From Ricardo Letelier
To my knowledge, there are two main approaches by which scientists are using remote sensing data to monitor and predict the occurrence of harmful algal blooms (HABs) in coastal environments. Some harmful algal species have a clear optical signature, or color, which differentiate them from other algae. This is the case for some dinoflagellate blooms off the Florida coast. Hence, when scientists at NOAA detect this signature using satellites, they can inform policy makers in order to evaluate the need to close beaches and specific fisheries. However, many harmful algal species do not have a specific optical signature; this is the case for the HABs in the Pacific Northwest.

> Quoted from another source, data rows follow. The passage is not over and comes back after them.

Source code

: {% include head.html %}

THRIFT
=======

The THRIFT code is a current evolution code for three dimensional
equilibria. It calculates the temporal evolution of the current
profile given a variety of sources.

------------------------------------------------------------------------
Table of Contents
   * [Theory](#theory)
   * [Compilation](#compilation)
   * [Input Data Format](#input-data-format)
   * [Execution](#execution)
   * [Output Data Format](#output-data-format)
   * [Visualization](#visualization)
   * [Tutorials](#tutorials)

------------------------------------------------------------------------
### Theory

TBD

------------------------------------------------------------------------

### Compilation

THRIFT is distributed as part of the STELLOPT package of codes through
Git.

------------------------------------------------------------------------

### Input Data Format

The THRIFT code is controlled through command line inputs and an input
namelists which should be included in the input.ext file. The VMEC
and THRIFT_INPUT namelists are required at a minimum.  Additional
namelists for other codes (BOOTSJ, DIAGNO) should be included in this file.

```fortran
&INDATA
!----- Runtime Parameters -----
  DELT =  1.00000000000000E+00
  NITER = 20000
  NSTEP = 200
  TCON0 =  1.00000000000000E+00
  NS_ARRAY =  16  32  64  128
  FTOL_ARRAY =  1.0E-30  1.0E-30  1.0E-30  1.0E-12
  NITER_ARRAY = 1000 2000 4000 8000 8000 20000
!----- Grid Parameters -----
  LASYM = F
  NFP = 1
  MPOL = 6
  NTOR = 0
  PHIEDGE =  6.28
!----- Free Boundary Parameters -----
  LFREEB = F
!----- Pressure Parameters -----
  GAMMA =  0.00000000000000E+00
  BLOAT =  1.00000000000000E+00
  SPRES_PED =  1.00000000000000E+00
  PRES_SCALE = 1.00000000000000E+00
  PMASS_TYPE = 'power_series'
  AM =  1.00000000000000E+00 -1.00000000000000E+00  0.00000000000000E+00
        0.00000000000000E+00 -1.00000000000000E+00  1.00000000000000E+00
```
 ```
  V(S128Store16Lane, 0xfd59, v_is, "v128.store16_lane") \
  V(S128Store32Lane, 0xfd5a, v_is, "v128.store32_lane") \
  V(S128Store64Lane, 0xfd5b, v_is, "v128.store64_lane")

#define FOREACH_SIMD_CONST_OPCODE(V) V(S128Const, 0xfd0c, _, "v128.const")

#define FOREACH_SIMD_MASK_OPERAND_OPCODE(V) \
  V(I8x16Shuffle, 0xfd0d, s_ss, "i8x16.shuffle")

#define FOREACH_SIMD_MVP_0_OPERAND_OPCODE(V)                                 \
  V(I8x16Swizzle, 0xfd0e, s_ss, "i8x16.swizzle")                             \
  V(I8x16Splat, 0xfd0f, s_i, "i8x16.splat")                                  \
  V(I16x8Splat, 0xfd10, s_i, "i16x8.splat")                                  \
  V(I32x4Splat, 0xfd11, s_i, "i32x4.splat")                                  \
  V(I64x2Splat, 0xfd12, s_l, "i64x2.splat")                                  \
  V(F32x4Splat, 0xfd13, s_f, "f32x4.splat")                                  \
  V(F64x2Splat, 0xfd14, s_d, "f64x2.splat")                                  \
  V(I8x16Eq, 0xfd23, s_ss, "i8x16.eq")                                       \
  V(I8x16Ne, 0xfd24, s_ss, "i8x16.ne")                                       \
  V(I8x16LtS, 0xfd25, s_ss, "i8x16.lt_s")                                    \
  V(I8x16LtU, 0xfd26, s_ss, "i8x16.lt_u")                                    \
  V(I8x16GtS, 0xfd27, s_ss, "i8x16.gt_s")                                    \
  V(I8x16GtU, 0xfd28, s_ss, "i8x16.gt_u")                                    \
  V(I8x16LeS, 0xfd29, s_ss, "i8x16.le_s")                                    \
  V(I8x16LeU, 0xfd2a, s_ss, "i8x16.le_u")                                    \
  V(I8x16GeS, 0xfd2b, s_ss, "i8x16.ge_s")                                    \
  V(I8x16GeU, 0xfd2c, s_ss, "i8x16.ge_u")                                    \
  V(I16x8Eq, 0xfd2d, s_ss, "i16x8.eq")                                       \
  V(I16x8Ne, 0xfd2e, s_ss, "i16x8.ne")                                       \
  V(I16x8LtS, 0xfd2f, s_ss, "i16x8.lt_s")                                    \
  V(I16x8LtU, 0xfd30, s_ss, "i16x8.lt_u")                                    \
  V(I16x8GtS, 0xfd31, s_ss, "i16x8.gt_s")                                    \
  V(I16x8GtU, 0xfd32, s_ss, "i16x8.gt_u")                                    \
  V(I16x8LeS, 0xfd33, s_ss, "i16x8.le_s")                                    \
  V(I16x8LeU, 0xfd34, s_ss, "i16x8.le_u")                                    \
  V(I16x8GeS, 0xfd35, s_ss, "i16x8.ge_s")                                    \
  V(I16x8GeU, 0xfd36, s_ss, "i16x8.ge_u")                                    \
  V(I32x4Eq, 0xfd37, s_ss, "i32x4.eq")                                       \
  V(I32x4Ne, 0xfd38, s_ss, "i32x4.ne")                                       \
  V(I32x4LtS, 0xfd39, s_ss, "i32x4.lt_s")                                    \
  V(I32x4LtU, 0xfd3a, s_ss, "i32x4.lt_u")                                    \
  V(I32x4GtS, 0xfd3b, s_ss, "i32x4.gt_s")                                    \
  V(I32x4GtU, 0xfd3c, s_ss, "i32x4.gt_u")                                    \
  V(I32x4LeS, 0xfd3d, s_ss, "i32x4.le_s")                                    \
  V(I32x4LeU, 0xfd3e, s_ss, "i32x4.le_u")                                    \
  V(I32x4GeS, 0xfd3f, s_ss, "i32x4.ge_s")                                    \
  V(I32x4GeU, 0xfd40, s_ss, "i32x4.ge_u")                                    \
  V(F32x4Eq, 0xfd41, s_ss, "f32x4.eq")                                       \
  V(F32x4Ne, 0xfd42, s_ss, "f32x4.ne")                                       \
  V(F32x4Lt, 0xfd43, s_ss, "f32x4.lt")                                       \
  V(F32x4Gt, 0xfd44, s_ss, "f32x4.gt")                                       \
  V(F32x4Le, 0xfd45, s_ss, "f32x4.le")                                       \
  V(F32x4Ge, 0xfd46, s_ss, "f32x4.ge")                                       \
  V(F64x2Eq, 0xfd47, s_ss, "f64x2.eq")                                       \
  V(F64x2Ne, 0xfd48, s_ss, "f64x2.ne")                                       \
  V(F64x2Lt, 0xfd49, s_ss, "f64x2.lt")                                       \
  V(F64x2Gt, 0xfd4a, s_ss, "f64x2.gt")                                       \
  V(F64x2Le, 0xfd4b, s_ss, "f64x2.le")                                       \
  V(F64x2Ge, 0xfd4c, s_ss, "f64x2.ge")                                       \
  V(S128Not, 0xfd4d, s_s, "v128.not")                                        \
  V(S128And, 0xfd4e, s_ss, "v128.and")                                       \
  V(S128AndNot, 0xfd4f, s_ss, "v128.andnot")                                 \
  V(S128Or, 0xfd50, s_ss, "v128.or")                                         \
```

For this reason, we need to use different approaches to model and predict the occurrence of these events. One of these approaches being developed at OSU by one of our students – Morgaine McKibben – is to use in situ, as well as remote sensing data, to study under what environmental conditions these HABs occur. By analyzing how these blooms evolve as ocean surface waters warm up, it is possible to develop models that inform us regarding the probability that a given HAB will take place. Once we have this understanding we can monitor the environment using satellites to see when the conditions in a coastal region are moving toward those under which these HABs occur. However, this is not an easy task since different blooms – and HABs – may have different environmental drivers but, from a remote sensing perspective, they all look the same.

Thank you for your comprehensive response. It is really commendable, how academia is engaged in scientific research that impacts the daily lives of human beings as well as other inhabitants of the planet earth. Bravo!